I see some people suggesting that you use rselenium, which is a way to simulate browser actions, so that the web server renders the page as if a human was visiting the site. From my experience it is almost never necessary to go down that route. The javascript part of the website is interacting with an API and we can utilize that to circumvent the Javascript part and get the raw json data directly. In Firefox (and Chrome is similar in that regard I assume) you can right-click on the website and select “Inspect Element (Q)”, go to the “Network” tab and click on reload. You’ll see that each request the browser makes to the webserver is being listed after a few seconds or less. We are interested in the ones that have the “Type” json. When you right click on an entry you can select “Open in New Tab”. One of the requests that returns json has the following URL attached to it https://www.canlii.org/en/search/ajaxSearch.do?type=decision&text=dogs%20toronto&page=1 Opening that URL in Firefox gets you to a GUI that lets you explore the json data structure and you’ll see that there is a “results” entry which contains the data for the 25 first results of your search. Each one has a “path” entry, that leads to the page that will display the embedded PDF. It turns out that if you replace the “.html” part with “.pdf” that path leads directly to the PDF file. The code below utilizes all this information.

library(tidyverse) # tidyverse for the pipe and for `purrr::map*()` functions.
library(httr) # this should already be installed on your machine as `rvest` builds on it
library(pdftools)
#> Using poppler version 20.09.0
library(tidytext)
library(textrank)

base_url <- "https://www.canlii.org"

json_url_search_p1 <-
  "https://www.canlii.org/en/search/ajaxSearch.do?type=decision&text=dogs%20toronto&page=1"

This downloads the json for page 1 / results 1 to 25

results_p1 <-
  GET(json_url_search_p1, encode = "json") %>%
  content()

For each result we extract the path only.

result_html_paths_p1 <-
  map_chr(results_p1$results,
          ~ .$path)

We replace “.html” with “.pdf”, combine the base URL with the path to generate the full URLs pointing to the PDFs. Last we pipe it into purrr::map() and pdftools::pdf_text in order to extract the text from all 25 PDFs.

pdf_texts_p1 <-
  gsub(".html$", ".pdf", result_html_paths_p1) %>%
  paste0(base_url, .) %>%
  map(pdf_text)

If you want to do this for more than just the first page you might want to wrap the above code in a function that lets you switch out the “&page=” parameter. You could also make the “&text=” parameter an argument of the function in order to automatically scrape results for other searches.

For the remaining part of the task we can build on the code you already have.

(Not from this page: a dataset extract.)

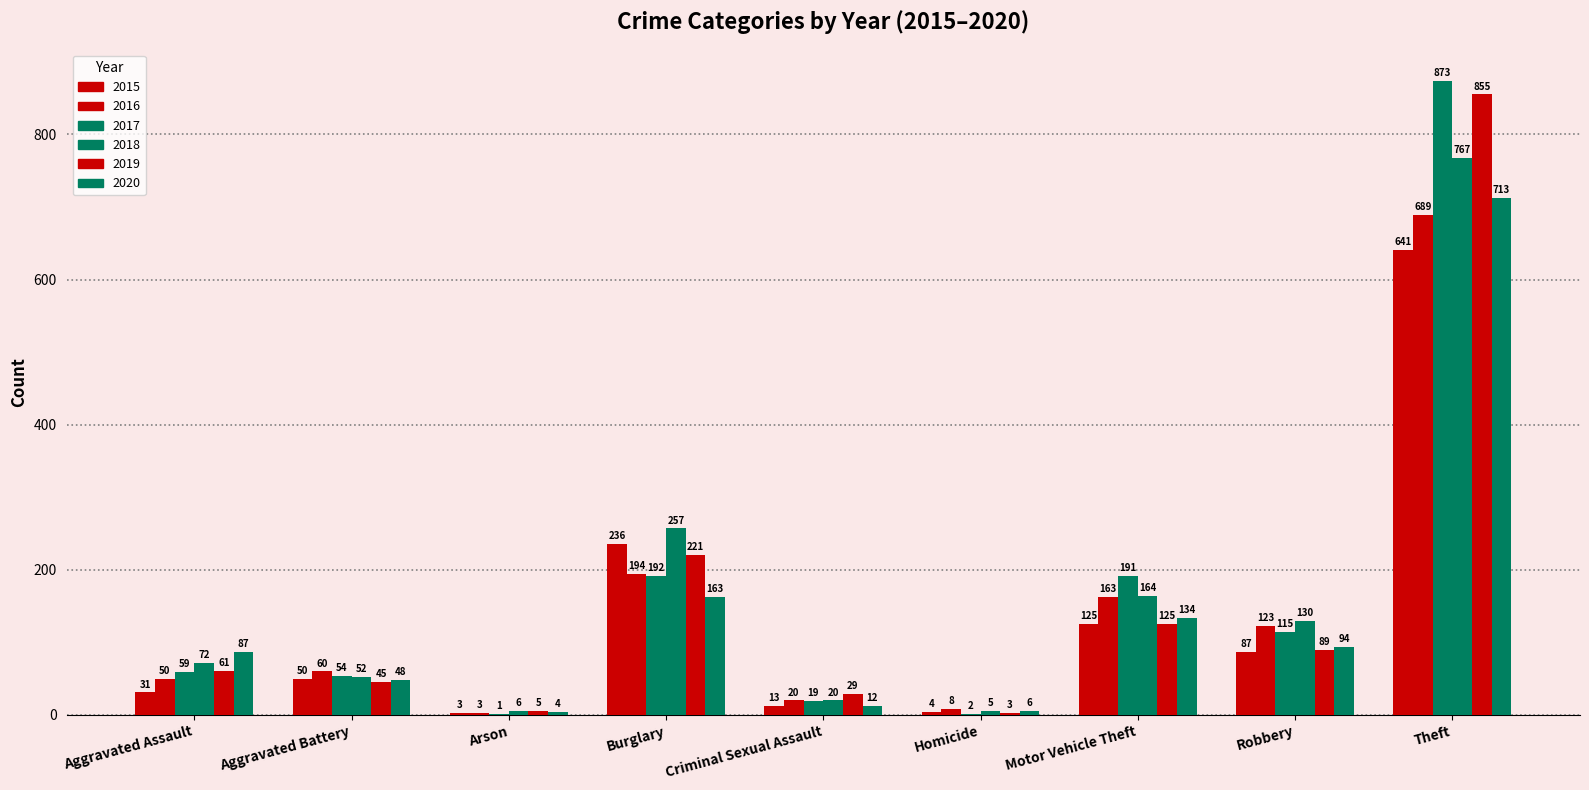

Which has a higher value, Aggravated Battery or Aggravated Assault?

Aggravated Battery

We make it a function that can be applied to any article and apply that function to each PDF text again using purrr::map().

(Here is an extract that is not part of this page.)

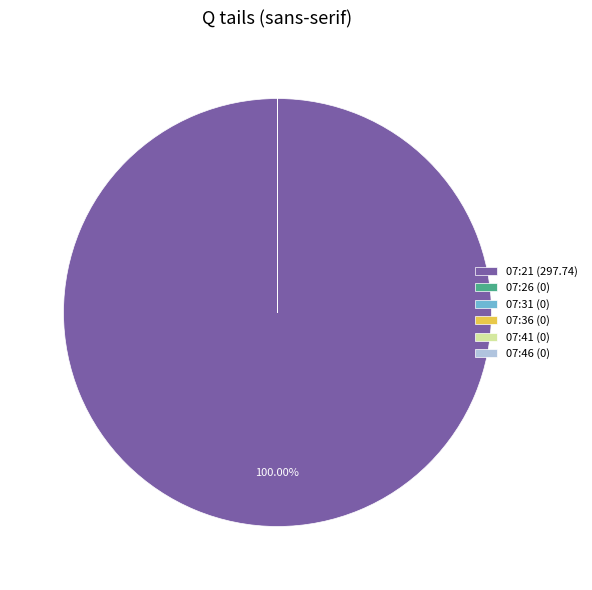

Does 07:21 (297.74) account for over 50% of the chart?

Yes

extract_article_summary <-
  function(article) {
    article_sentences <- tibble(text = article) %>%
      unnest_tokens(sentence, text, token = "sentences") %>%
      mutate(sentence_id = row_number()) %>%
      select(sentence_id, sentence)
    
    
    article_words <- article_sentences %>%
      unnest_tokens(word, sentence)
    
    
    article_words <- article_words %>%
      anti_join(stop_words, by = "word")
    
    textrank_sentences(data = article_sentences, terminology = article_words)
  }

This now will take a real long time!

article_summaries_p1 <- 
  map(pdf_texts_p1, extract_article_summary)

Alternatively you could use furrr::future_map() instead to utilize all the CPU cores in your machine and speed up the process.

library(furrr) # make sure the package is installed first
plan(multisession)
article_summaries_p1 <- 
  future_map(pdf_texts_p1, extract_article_summary)

Disclaimer

The code in the answer above is for educational purposes only. As many websites do, this service restricts automated access to its contents. The robots.txt explicitly disallows the /search path from being accessed by bots. It is therefore recommended to get in contact with the site owner before downloading big amounts of data. canlii offers API access on an individual request basis, see documentation here. This would be the correct and safest way to access their data.